Les grèves repoussoirs de Marseille

GNV voulait s’implanter dans le sud de la France depuis longtemps. Il avait annoncé, en avril 2008, son intention de s’installer à Marseille pour créer et exploiter un terminal réservé aux navires mixtes passagers-marchandises. Il avait annoncé des objectifs de trafic de 40 000 remorques et de plus de 100 000 passagers.

Mais finalement, en juin 2008, il avait renonçait. La raison : « des motifs de gestion de sa flotte et d'équilibre financier de son exploitation », avait indiqué le port de Marseille.

Il semble que les grèves qui ont perturbé l’exploitation du premier port français depuis l’annonce de la réforme portuaire soit la véritable raison de ce renoncement puisque GNV rebondit aujourd’hui à Sète.

Il est bien accueilli par la Région qui a décidé d’investir près de 30 ME dans une adaptation des quais, des parkings et une gare avec l’ambition d’atteindre un trafic annuel de 600 000 à 900 000 passagers.

"Compte tenu de la conjoncture, nous allons faire d'abord l'adaptation des quais et les parking. Pour la gare, elle même, nous attendrons de voir l'évolution des trafics mais nous la construirons d'ici 2013-2014", indique Jean-Loup Berthet, directeur du port de Sète.
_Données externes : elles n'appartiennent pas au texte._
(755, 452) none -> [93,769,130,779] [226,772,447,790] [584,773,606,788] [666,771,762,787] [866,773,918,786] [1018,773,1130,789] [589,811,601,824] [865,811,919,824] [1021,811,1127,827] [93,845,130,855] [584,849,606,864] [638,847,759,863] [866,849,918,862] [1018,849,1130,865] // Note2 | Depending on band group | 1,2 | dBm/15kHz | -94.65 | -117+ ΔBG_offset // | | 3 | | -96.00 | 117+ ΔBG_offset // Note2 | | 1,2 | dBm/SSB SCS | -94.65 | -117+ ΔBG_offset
Nouveau concurrent pour la SNCM

C’est vraisemblablement également par lassitude des grèves à répétition que l’exportateur israélien Agrexco (200 000 tonnes de fruits et légumes par an) a délaissé Marseille au profit de Sète dont il a décidé de faire « la porte d’entrée vers l’Europe de ses produits ».

C’est une récompense pour la Région Languedoc Roussillon, propriétaire du port, qui a décidé d’y investir 200 M€ sur 10 ans. Cette somme sera complétée par plus de 110 M€ d’investissements privés.
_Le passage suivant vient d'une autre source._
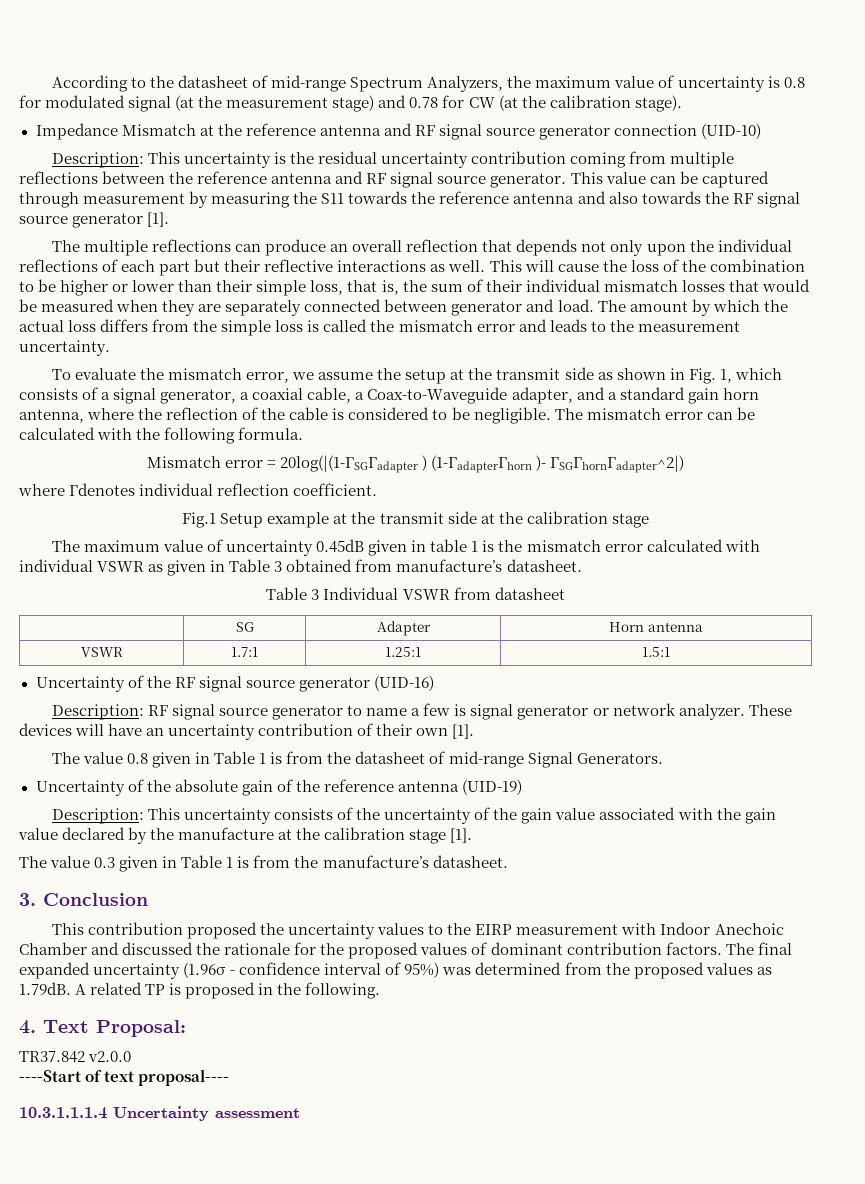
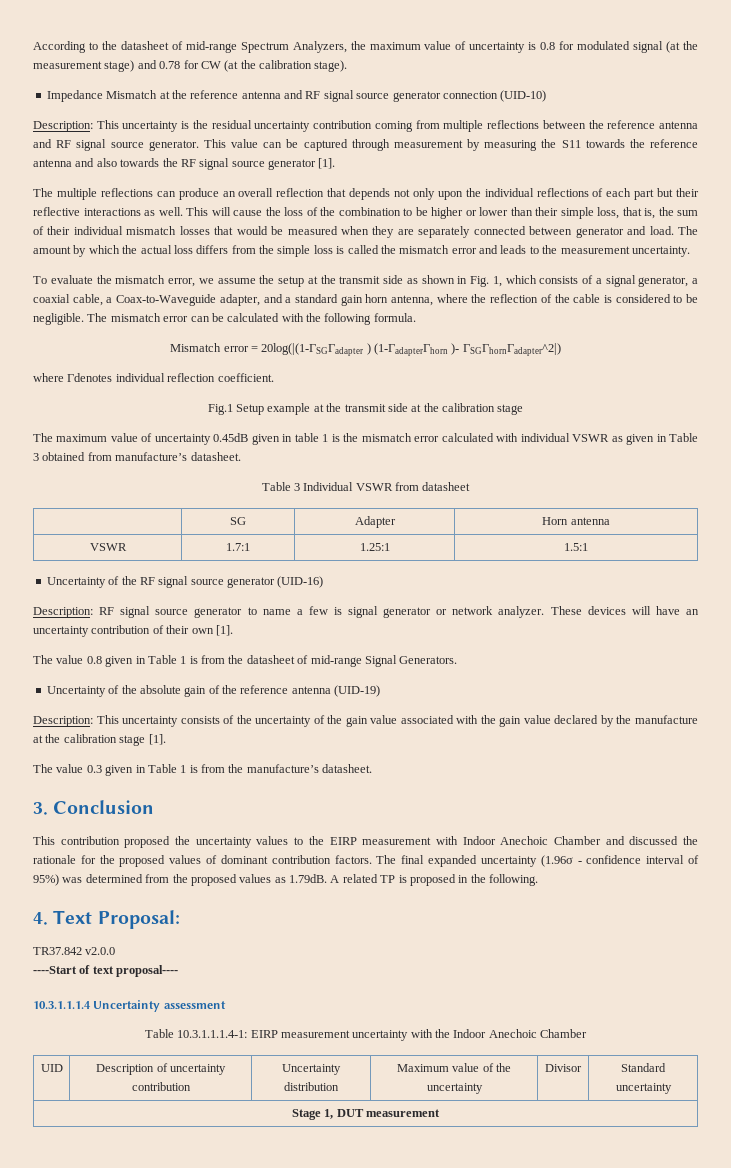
(300, 1113) none -> [144,1029,588,1041] [40,1064,63,1072] [96,1063,226,1075] [131,1082,191,1091] [282,1064,341,1075] [284,1082,339,1091] [396,1063,512,1072] [426,1083,483,1094] [545,1064,582,1072] [621,1063,666,1072] [615,1083,672,1094] [291,1109,441,1120] // Table 10.3.1.1.1.4-1: EIRP measurement uncertainty with the Indoor Anechoic Chamber // UID | Description of uncertainty contribution | Uncertainty distribution | Maximum value of the uncertainty | Divisor | Standard uncertainty // Stage 1, DUT measurement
GNV va venir concurrencer les bateaux de la Comarit, seule compagnie opérant à Sète pour des liaisons avec Tanger et Nador. La Comarit était déjà concurrencée par des compagnies au départ de Gibraltar, mais aussi de Barcelone et de Gênes.

La SNCM qui relie Marseille à Alger avait tenté entre octobre 2008 et mai 2008 de desservir trois ports algériens à partir de Sète mais les plus de 5 M€ de pertes enregistrées l’avaient incité à jeter l’éponge.

Après Corsica Ferries à Toulon, la SNCM devra désormais également compter avec GNV.